Mixing data, optimization and decision

The role of automatic differentiation

Guillaume Dalle

LVMT

2025-06-13

A little about me

📜 CV

2019-2022: PhD at CERMICS
2022: visiting student at MIT
2023-2024: postdoc at EPFL
2025-????: researcher here!

💕 Passions

By day: applied mathematics, computer science
By night: board games, songwriting, musicals

Motivation

Road traffic

MATSim model of Paris (https://matsim.org/gallery/paris/)

Train routing

Flatland railway simulator

Mohanty et al. (2020)

Challenges

📊 Calibration

Fitting model parameters to explain observed data.

🏃 Acceleration

Replacing complicated models with simpler surrogates.

🗺️ Decision-making

Using these models to inform industrial or political choices.

We focus on simpler models

They are easier to analyze and optimize.

Path problems with congestion

Shortest paths

Most transportation problems live on a graph $G = (V, E)$:

$V$ is a set of vertices

$E$ is a set of (weighted) edges

Shortest path = sequence of edges $a \to b$ with minimum cost.
____
→ **Exercise aim**
Write the next part of the automatic differentiation slides, picking up right after the line defining a shortest path. The data that comes next has nothing to do with the automatic differentiation slides.

→ **Listed entries**
____
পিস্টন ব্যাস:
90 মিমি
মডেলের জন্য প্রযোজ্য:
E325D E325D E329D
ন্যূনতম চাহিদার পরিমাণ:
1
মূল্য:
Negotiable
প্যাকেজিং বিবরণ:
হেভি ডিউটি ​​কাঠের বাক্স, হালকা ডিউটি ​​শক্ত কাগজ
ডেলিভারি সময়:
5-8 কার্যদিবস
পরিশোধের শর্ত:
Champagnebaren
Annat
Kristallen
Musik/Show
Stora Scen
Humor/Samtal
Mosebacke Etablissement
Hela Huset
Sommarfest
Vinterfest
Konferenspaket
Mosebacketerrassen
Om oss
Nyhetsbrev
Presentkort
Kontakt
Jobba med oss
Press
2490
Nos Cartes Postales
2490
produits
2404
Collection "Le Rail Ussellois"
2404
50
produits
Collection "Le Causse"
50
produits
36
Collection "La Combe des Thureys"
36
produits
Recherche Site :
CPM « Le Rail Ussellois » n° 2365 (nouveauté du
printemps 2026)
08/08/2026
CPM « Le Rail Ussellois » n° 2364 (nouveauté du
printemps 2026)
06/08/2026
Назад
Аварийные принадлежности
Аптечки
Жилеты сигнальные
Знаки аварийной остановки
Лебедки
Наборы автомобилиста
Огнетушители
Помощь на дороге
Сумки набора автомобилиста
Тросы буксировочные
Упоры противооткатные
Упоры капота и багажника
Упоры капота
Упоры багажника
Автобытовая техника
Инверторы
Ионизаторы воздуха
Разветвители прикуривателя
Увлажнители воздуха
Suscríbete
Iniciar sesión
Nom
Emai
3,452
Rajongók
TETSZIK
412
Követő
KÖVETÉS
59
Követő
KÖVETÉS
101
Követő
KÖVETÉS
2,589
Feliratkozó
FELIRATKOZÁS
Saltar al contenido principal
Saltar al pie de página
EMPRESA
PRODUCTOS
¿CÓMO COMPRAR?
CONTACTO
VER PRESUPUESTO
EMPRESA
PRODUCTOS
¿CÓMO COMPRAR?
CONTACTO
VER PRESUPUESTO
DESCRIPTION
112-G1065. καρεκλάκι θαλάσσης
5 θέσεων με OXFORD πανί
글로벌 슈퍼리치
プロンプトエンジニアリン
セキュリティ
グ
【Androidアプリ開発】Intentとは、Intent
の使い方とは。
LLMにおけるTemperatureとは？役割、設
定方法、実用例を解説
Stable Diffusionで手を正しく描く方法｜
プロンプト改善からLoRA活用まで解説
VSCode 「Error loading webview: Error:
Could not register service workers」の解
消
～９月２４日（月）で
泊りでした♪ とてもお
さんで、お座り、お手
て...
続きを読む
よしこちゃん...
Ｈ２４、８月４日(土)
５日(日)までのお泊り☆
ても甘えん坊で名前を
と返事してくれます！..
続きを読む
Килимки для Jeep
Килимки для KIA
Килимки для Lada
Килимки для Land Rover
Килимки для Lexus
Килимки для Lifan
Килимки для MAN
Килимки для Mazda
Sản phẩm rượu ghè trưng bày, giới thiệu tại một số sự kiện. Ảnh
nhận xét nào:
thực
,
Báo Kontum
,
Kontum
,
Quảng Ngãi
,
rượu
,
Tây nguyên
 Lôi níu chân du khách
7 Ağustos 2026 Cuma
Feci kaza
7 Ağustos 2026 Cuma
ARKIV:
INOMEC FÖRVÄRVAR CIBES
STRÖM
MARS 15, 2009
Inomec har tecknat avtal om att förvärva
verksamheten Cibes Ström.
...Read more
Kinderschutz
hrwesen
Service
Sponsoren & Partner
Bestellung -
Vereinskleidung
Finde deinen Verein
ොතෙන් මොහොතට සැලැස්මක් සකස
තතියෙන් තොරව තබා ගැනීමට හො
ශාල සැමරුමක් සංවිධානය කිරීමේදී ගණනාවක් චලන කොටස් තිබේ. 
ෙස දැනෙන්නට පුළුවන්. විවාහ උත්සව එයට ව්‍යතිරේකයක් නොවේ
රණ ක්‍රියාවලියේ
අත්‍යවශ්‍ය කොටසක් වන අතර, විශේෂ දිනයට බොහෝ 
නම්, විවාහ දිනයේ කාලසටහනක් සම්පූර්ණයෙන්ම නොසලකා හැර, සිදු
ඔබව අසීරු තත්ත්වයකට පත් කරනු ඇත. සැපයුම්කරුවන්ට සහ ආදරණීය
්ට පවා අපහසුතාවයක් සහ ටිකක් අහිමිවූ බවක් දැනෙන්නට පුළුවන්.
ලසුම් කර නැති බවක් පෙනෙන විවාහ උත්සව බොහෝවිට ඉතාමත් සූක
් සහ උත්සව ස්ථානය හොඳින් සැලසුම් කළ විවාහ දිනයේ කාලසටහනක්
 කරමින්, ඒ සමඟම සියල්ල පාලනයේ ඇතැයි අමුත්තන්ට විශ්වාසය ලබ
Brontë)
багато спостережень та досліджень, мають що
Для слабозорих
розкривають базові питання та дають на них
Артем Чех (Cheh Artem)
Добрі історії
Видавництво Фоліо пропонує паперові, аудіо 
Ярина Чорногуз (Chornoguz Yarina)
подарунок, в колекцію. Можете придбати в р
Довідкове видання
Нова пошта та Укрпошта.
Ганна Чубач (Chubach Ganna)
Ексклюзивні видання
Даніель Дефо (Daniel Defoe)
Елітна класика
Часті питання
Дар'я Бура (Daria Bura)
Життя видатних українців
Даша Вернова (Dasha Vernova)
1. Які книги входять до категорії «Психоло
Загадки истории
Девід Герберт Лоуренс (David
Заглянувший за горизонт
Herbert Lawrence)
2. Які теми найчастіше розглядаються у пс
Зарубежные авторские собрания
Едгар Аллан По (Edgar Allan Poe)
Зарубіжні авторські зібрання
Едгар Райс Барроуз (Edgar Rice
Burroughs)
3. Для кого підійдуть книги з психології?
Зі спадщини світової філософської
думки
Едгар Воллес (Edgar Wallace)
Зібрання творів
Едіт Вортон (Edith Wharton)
____
→ **Your response**
Single agent	Interacting agents
Easy	Hard

Static traffic assignment (theory)

What if conflicting agents cause a slowdown?

\[ t_e(f_e) = t_e^0 \left[1 + \alpha \left(\frac{f_e}{c_e}\right)^\beta \right] \enspace \text{with} \enspace \begin{cases} \text{$t_e$: travel time} \\ \text{$f_e$: edge flow} \\ \text{$c_e$: capacity}\end{cases}\]

Everyone behaves selfishly: find a Nash equilibrium.

Static traffic assignment (example)

Xu et al. (2024)

Static traffic assignment (calibration)

Model parameters: free flow times, street capacities
Input data: network structure, travel demand
Observed data: measured flows or speeds

Goal: estimate model parameters from the data.

Idea

During calibration, the TA problem is a subroutine.

Static traffic assignment (calibration)

Can we do better than manual fine-tuning?

Grid search does not scale.

Multi-agent pathfinding (theory)

What if conflicting agents are forbidden?

Everyone behaves selflessly: find a social optimum.

Multi-agent pathfinding (example)

Multi-agent pathfinding (acceleration)

MAPF is difficult, choice between optimality and speed?

\[ \xrightarrow[]{\text{Input}} \boxed{\text{Encoder}} \xrightarrow[]{\text{Guidance}} \boxed{\text{Fast solver}} \xrightarrow[]{\text{Solution}} \]

Goal: learn encoder parameters to guide the solver.

modified movement costs

custom priority ordering

Idea

During encoder learning, the MAPF problem is a subroutine.

Both models (decision-making)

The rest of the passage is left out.